Scan the data for "pixels" and copy each matching line.

Records to process:
===============
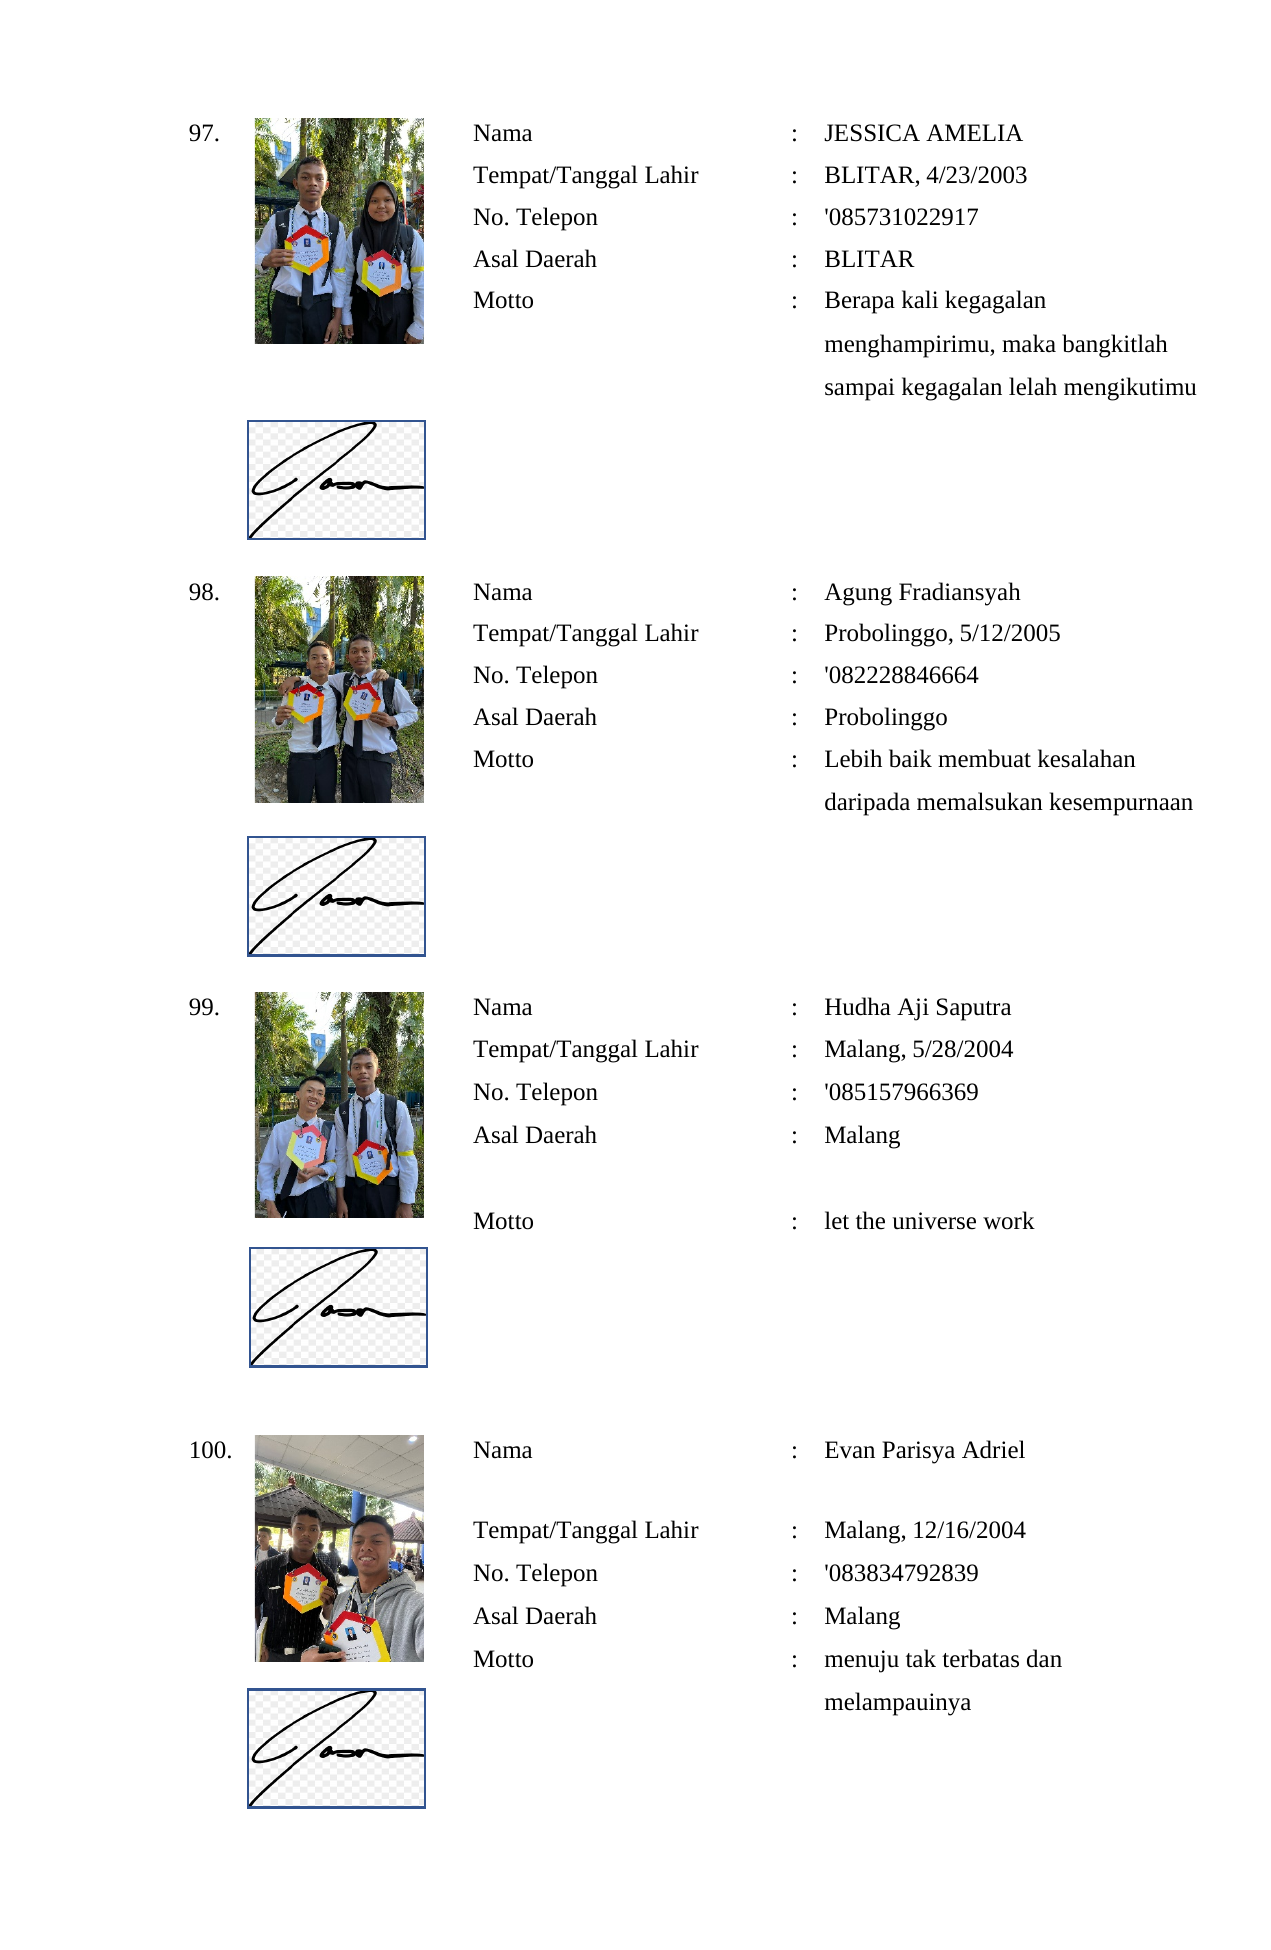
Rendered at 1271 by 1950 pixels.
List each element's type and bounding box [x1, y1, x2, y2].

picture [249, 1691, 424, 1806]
===============
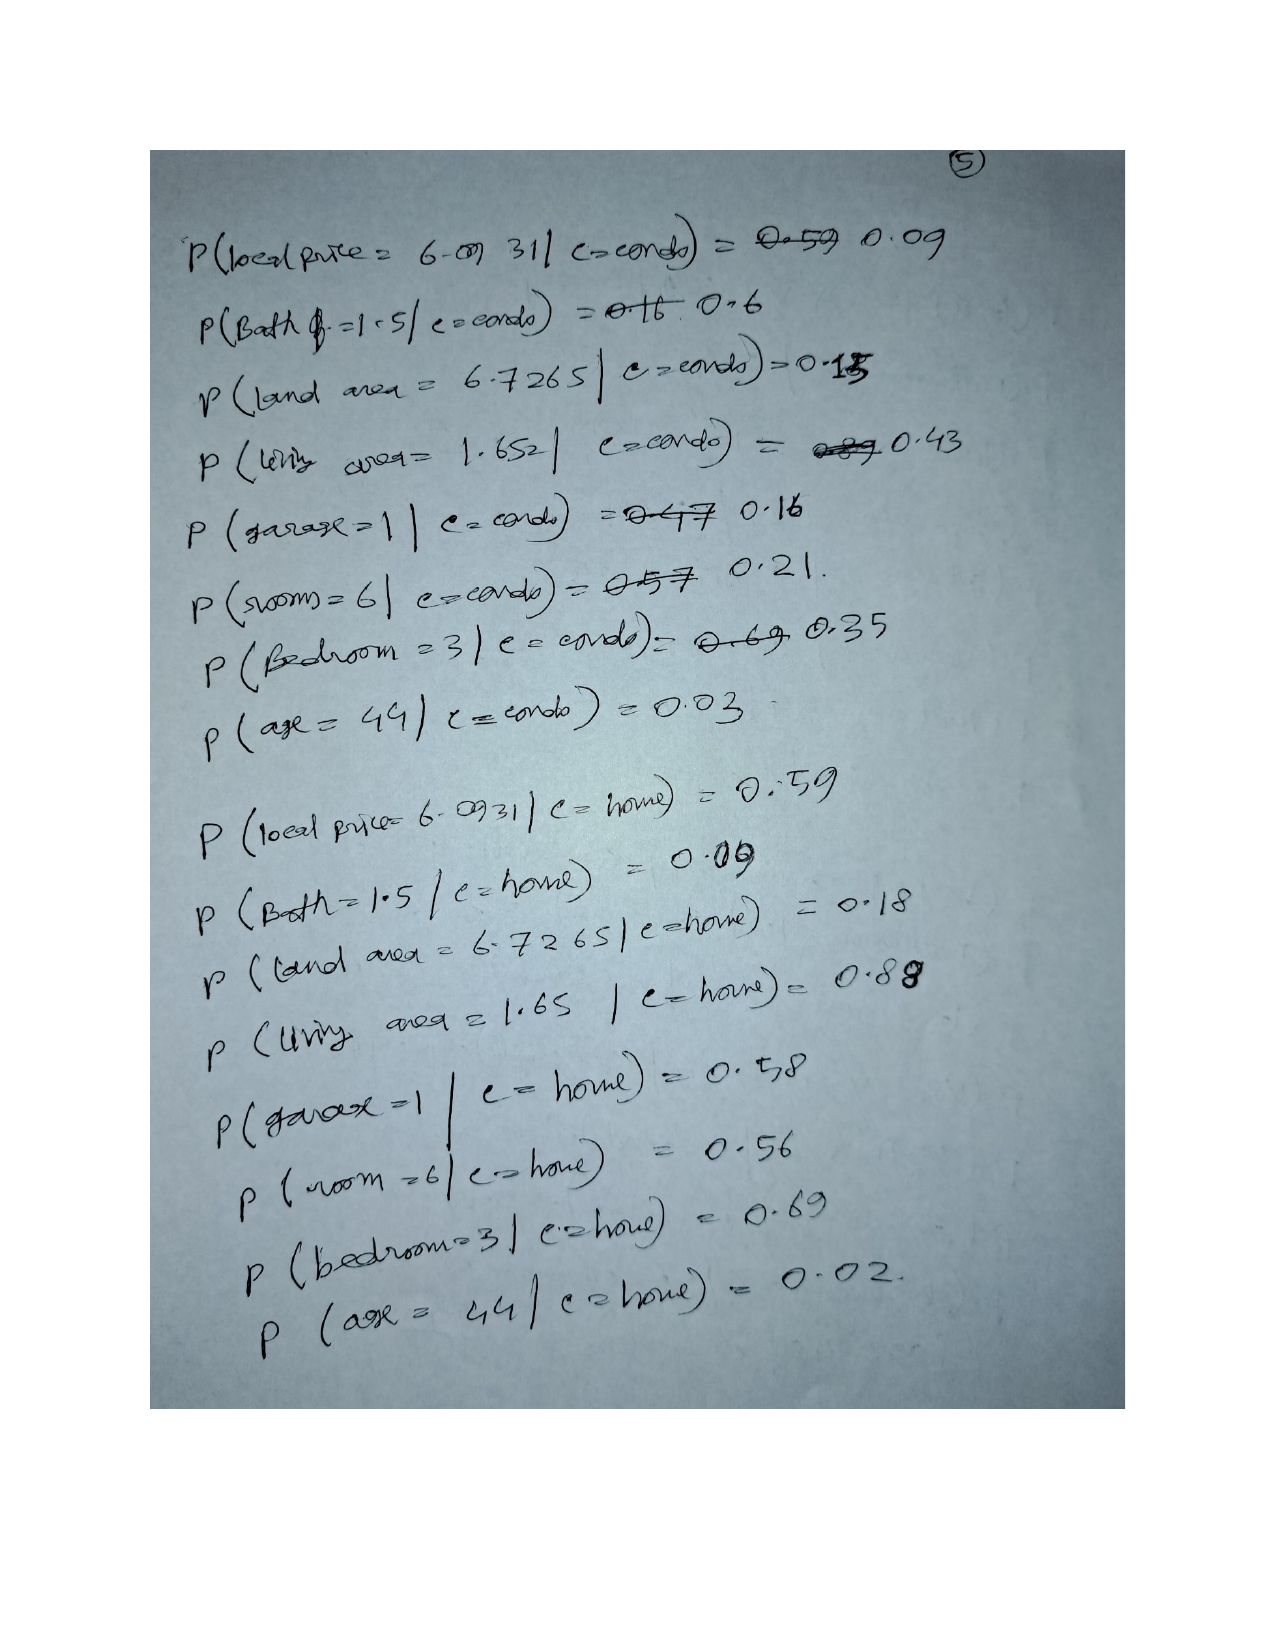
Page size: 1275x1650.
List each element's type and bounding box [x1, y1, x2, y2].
===============
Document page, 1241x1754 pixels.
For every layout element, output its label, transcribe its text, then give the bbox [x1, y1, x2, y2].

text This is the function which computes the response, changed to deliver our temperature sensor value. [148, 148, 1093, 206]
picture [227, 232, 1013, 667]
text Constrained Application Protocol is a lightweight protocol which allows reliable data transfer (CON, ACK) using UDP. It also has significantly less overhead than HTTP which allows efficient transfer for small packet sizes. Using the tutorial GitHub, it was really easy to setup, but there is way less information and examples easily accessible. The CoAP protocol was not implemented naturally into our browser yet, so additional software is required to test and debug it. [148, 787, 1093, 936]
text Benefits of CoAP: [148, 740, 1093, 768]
===============
Solution to this exercise:
Rendered at 1271 by 1950 pixels.
Document page, 1241x1754 pixels.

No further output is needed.